A new machine learning model and new training and professional services products
This is probably the most speculative prediction. But here is the explanation. Machine learning, in a way, has been defined by the interests of academic researchers. And big cloud company research investments from Amazon, Google, Facebook, Microsoft and IBM reflect the very large-scale web features and automation machine learning problem definition. Most development teams outside of this small group of companies do not have machine learning experts to build models. Instead, they use prebuilt models such as natural language recognition, language translation, image recognition and ranking that were the products of academic research and developed by these large companies.

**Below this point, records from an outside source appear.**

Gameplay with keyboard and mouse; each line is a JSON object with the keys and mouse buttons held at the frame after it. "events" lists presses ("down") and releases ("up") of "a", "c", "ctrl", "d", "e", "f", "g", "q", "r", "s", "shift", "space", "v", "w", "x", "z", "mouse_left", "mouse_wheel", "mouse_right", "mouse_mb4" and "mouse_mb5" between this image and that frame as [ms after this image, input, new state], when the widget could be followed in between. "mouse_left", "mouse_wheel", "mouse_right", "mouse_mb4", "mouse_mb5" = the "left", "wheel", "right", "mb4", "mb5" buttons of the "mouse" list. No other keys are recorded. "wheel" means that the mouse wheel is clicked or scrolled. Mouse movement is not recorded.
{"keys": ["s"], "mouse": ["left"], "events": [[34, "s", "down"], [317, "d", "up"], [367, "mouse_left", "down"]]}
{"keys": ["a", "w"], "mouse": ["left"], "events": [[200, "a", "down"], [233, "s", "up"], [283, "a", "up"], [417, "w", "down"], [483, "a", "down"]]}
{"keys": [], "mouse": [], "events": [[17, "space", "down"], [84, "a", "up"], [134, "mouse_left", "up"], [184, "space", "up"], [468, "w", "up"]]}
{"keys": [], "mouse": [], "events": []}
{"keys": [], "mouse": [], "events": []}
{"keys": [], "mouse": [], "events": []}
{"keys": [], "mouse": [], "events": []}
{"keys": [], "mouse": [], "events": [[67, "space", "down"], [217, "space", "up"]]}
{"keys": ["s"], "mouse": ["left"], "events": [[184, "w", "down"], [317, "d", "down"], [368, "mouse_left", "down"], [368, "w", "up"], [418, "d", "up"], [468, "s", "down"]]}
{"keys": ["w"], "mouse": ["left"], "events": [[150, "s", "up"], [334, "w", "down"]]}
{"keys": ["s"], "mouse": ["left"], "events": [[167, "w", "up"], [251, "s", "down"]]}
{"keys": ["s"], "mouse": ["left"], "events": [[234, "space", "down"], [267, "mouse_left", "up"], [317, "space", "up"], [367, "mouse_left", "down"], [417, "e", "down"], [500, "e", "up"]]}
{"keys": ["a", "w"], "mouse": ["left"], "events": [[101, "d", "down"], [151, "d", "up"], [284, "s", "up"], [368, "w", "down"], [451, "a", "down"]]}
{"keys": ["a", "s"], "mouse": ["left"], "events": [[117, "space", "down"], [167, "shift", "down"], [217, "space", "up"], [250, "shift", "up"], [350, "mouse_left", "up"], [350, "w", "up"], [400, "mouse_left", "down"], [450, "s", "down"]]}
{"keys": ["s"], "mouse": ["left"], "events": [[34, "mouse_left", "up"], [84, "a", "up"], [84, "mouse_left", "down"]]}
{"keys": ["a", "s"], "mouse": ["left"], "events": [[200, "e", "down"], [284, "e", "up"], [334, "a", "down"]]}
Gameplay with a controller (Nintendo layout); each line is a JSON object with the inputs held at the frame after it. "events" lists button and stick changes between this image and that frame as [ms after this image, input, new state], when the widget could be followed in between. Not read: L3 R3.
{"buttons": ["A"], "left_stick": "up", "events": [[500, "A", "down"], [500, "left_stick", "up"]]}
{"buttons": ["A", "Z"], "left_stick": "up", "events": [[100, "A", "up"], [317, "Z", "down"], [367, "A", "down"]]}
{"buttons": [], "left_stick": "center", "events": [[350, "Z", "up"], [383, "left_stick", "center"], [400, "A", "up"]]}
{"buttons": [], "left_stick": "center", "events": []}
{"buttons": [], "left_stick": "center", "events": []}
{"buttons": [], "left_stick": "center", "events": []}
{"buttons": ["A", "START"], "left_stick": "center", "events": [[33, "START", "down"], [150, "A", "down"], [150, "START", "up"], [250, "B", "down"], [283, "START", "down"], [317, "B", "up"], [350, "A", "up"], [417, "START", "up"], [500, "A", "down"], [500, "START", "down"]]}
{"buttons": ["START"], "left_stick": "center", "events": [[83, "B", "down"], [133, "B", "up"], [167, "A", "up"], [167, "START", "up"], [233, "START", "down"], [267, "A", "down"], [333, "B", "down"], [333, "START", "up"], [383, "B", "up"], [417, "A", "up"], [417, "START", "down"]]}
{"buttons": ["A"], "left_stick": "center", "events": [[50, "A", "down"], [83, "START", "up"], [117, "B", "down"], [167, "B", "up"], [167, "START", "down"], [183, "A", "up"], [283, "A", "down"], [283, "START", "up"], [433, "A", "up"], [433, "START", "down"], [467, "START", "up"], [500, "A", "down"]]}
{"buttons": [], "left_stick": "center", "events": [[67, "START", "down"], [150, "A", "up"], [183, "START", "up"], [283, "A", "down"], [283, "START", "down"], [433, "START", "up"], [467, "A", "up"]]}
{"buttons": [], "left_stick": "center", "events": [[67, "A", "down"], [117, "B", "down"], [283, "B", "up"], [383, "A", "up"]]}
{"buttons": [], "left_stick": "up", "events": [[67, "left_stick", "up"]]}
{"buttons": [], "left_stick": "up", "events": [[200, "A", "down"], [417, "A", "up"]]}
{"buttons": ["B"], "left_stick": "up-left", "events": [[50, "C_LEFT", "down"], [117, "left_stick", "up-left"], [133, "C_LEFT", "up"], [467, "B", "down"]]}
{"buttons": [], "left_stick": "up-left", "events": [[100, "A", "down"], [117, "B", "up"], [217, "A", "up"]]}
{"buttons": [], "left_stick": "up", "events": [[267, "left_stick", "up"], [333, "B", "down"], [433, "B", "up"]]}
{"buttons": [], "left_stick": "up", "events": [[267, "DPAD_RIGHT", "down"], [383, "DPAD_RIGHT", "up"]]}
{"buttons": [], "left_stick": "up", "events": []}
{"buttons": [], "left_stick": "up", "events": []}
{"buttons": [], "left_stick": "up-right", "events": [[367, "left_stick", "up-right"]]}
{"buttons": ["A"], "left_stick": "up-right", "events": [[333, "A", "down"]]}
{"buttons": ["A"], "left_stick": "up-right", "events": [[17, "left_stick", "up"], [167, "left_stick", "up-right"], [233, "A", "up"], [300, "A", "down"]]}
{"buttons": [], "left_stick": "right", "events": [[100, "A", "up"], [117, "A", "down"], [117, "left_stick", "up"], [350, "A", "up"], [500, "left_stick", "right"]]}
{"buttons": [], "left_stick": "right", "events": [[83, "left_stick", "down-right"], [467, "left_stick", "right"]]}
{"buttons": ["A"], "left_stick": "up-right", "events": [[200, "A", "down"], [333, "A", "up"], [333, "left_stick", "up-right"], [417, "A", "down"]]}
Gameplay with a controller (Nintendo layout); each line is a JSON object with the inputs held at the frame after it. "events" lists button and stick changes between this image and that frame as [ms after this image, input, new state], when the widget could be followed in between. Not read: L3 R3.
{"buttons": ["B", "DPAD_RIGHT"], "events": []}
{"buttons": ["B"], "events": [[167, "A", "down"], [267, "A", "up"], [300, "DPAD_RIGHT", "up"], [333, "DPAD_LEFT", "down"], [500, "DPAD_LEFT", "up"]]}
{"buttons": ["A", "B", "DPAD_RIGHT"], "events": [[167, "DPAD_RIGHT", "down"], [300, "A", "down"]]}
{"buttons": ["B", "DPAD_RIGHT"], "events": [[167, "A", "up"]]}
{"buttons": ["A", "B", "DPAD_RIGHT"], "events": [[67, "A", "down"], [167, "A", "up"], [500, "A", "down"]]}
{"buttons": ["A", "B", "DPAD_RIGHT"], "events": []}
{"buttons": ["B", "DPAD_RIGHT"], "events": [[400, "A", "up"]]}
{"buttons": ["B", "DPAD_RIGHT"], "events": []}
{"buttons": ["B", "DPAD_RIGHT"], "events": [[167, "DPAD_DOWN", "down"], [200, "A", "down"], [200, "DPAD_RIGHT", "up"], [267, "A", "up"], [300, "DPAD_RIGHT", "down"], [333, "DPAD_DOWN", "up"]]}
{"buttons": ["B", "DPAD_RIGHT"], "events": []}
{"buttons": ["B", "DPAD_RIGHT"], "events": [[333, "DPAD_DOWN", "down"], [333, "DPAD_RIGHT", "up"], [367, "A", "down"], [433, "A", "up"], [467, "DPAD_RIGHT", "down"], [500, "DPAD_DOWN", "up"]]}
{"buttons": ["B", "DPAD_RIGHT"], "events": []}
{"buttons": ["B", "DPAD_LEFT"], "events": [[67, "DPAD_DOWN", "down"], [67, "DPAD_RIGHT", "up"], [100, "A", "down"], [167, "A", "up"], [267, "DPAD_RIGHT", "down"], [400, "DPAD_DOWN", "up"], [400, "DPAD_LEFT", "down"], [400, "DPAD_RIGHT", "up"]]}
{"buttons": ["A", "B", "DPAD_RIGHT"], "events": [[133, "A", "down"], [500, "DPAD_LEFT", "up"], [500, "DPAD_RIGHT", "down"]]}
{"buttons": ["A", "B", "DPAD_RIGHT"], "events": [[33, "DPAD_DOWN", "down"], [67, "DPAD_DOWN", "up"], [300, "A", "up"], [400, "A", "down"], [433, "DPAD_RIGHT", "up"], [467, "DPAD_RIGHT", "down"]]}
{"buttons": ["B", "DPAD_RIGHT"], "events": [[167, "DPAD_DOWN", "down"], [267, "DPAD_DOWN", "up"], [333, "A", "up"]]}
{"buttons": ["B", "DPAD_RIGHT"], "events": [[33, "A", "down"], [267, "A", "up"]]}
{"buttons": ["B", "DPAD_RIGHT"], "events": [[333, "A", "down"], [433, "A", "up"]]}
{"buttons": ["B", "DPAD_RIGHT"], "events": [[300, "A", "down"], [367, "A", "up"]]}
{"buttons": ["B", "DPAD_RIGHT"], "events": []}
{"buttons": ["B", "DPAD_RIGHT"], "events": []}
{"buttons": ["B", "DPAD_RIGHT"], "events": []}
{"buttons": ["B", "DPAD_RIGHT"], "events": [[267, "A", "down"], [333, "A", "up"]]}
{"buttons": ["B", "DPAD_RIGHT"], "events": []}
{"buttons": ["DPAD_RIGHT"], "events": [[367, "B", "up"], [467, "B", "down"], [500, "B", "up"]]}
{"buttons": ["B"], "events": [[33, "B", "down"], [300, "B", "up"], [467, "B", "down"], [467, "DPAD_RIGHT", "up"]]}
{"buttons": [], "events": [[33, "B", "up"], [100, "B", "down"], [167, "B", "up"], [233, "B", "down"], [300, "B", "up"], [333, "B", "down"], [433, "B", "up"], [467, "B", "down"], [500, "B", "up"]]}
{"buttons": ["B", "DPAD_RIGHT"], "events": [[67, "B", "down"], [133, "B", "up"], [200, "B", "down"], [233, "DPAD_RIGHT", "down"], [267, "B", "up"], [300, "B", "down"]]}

Growth will come from expanding the number of developers building with pre-built models and delivering new models that solve a newly defined machine learning problem. Google has had a lot of experience distributing machine learning from Google Brain to its product developers.
The first and most likely prediction is that Google will announce training courses, professional services, and tools that abstract data scientist types of tasks, such as normalizing data for training machine learning. Googler Christine Robson’s applied machine learning team has gained much experience distributing R&D to Google product groups that could be applied to new courses and professional services.
The second and less likely prediction is a new machine learning model. Late last year, machine learning research luminary and head of Stanford’s AI research, Fei-Fei Li, Ph.D., joined Google’s Cloud Group Platform group. One of Li’s focuses is to find and build new models and apply machine learning to new and large green fields. Whether this new model will apply to a specific industry or across industries is hard to predict. If this prediction does not come to fruition, it will not be wrong, only early.
Google’s software portfolio has become so large it really has two developer conferences Cloud Next and Google I/O. And if the Tensorflow summit is produced again next year, that will give it three. AI will be a major theme in both as Google focuses on growing its new business segments: cloud, IoT, VR and AR.